Battery life is determined by the phone, not the carrier. FWIW, I
tried switching from digital to GSM on ATT and the battery life on the
phone was just awful! It was a Motorola V505 and I could barely get 1
hour of talk time and 2 days of standby out of it. But at least the
GSM coverage was also terrible! Nowhere near as good as digital here
in Colorado. Needless to say, I went back to my original digital
service and trusty Nokia.
- 02-05-2005, 04:29 PM #3Evan PlattGuest
Re: GSM better batterly life than CDMA?
On Fri, 04 Feb 2005 17:32:03 -0800, Joseph <[email protected]>
wrote:
>*Not* true. CDMA phones get much worse battery life than either GSM
>or TDMA. CDMA phones are more active and are doing more than the
>equivalent TDMA or GSM phones.
The most important factor is coverage. I have a 7135 on Verizon. With
a full signal, I can go 2-3 days with about an hour a day talk time.
However a job site I was at for a few weeks, the coverage in the
building was spotty. At 7 PM, the battery was almost dead.
--
To reply, remove TheObvious from my e-mail address.
- 02-05-2005, 04:39 PM #4KleinGuest
Re: GSM better batterly life than CDMA?
On Sat, 05 Feb 2005 14:29:21 -0800, Evan Platt
<[email protected]> wrote:
>On Fri, 04 Feb 2005 17:32:03 -0800, Joseph <[email protected]>
>wrote:
>
>>*Not* true. CDMA phones get much worse battery life than either GSM
>>or TDMA. CDMA phones are more active and are doing more than the
>>equivalent TDMA or GSM phones.
>
>The most important factor is coverage. I have a 7135 on Verizon. With
>a full signal, I can go 2-3 days with about an hour a day talk time.
>However a job site I was at for a few weeks, the coverage in the
>building was spotty. At 7 PM, the battery was almost dead.
Usually, the reason for this is that when the phone loses a digital
signal it will drop back to analog and try to work there. Analog uses
battery charge at a much higher rate than CDMA digital. Most dual or
triple mode phones give you the option to use digital only which will
pretty much eliminate this problem. In a decent coverage area, CDMA
phones will use battery at a significantly lower rate than any other
technology.
Klein
Klein's 1st law: "if you haven't tested it, it doesn't work."
- 02-05-2005, 07:30 PM #5Jeff JohnsonGuest
Re: GSM better batterly life than CDMA?

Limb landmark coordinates
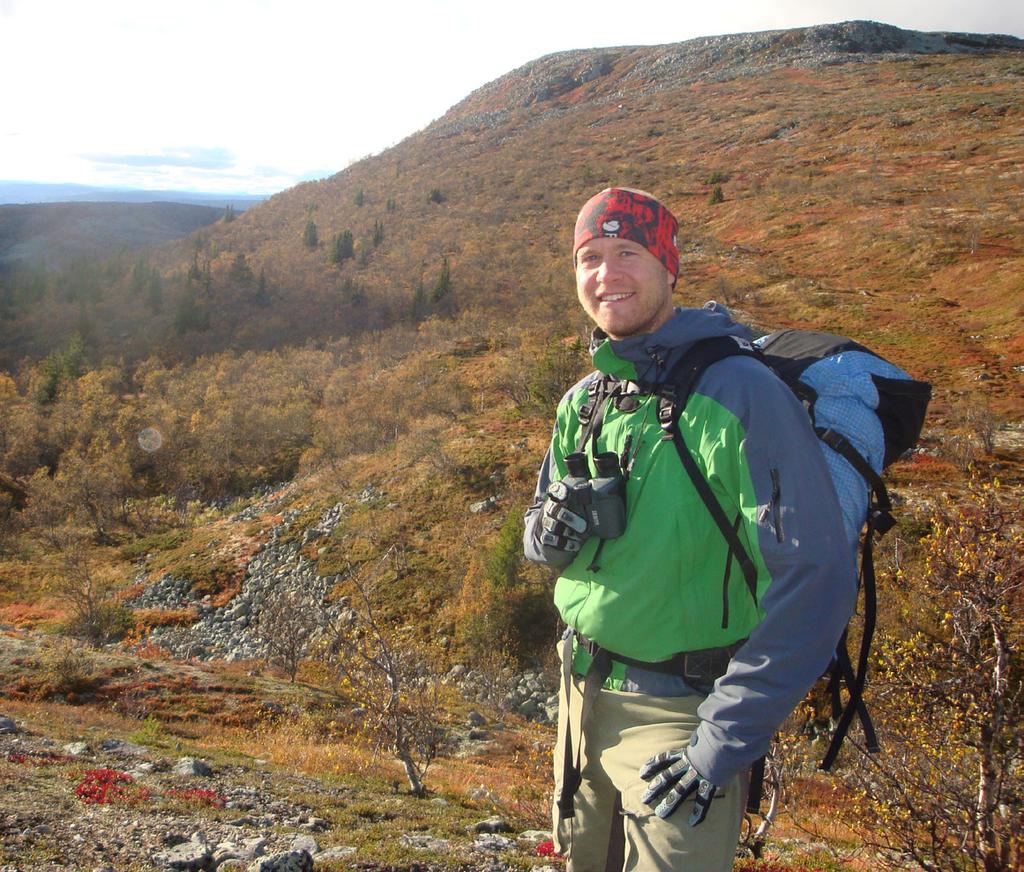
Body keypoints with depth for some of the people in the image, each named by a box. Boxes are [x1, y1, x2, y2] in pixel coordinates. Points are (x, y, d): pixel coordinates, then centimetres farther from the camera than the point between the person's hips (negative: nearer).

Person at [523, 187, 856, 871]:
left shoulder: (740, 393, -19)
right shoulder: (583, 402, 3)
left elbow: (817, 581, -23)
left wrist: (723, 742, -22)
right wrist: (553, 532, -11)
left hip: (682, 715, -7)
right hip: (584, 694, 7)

* TASK SET
(1) In the forum thread on phone battery life, what option does Klein say most dual or triple mode phones give you?
(2) Duplicate the part of the forum thread on phone battery life starting at "- 02-05-2005, 04:29" and ending at "my e-mail address.".
(3) Go on with the forum thread on phone battery life from the point where it stops.

* ANSWERS TO THE EXERCISE
(1) The option to use digital only.

(2)
- 02-05-2005, 04:29 PM #3Evan PlattGuest
Re: GSM better batterly life than CDMA?
On Fri, 04 Feb 2005 17:32:03 -0800, Joseph <[email protected]>
wrote:
>*Not* true. CDMA phones get much worse battery life than either GSM
>or TDMA. CDMA phones are more active and are doing more than the
>equivalent TDMA or GSM phones.
The most important factor is coverage. I have a 7135 on Verizon. With
a full signal, I can go 2-3 days with about an hour a day talk time.
However a job site I was at for a few weeks, the coverage in the
building was spotty. At 7 PM, the battery was almost dead.
--
To reply, remove TheObvious from my e-mail address.

(3)
Wow,,,lots of different opinions on this one. I thought it would have been
cut and dry. I don't think I use Analog at all on my sprint as I stay in the
city. Of course I also know to take the manufacturers battery life with a
grain of salt.
Jeff Johnson" <[email protected]> wrote in message
news:[email protected]...
>I have been on sprint for some year and am considering cingular/att---there
>is a dead hole around my house with sprint I cant stand. It seems like all
>the phones on cingular have much better battery life than sprint. I have
>one of those huge Sanyo speakerphones that has 7 hour talk time with an
>extended battery---but I see that time on some of the small cingular
>phones?
>
- 02-06-2005, 07:45 AM #6Evan PlattGuest
Re: GSM better batterly life than CDMA?
On Sat, 05 Feb 2005 15:39:23 -0700, Klein <[email protected]> wrote:
>Usually, the reason for this is that when the phone loses a digital
>signal it will drop back to analog and try to work there. Analog uses
>battery charge at a much higher rate than CDMA digital. Most dual or
>triple mode phones give you the option to use digital only which will
>pretty much eliminate this problem. In a decent coverage area, CDMA
>phones will use battery at a significantly lower rate than any other
>technology.
I had turned analog off.
--
To reply, remove TheObvious from my e-mail address.
- 02-07-2005, 09:14 AM #7Tropical HavenGuest
Re: GSM better batterly life than CDMA?
>>>*Not* true. CDMA phones get much worse battery life than either GSM
>>>or TDMA. CDMA phones are more active and are doing more than the
>>>equivalent TDMA or GSM phones.
>>
>>The most important factor is coverage. I have a 7135 on Verizon. With
>>a full signal, I can go 2-3 days with about an hour a day talk time.
>>However a job site I was at for a few weeks, the coverage in the
>>building was spotty. At 7 PM, the battery was almost dead.
>
> More than likely your unit wasn't receiving signal and tried to get an
> analog signal. Analog signals will quickly drain the battery. Also
> CDMA even by itself has much poorer battery life than either TDMA or
> GSM if only because of the way that CDMA works.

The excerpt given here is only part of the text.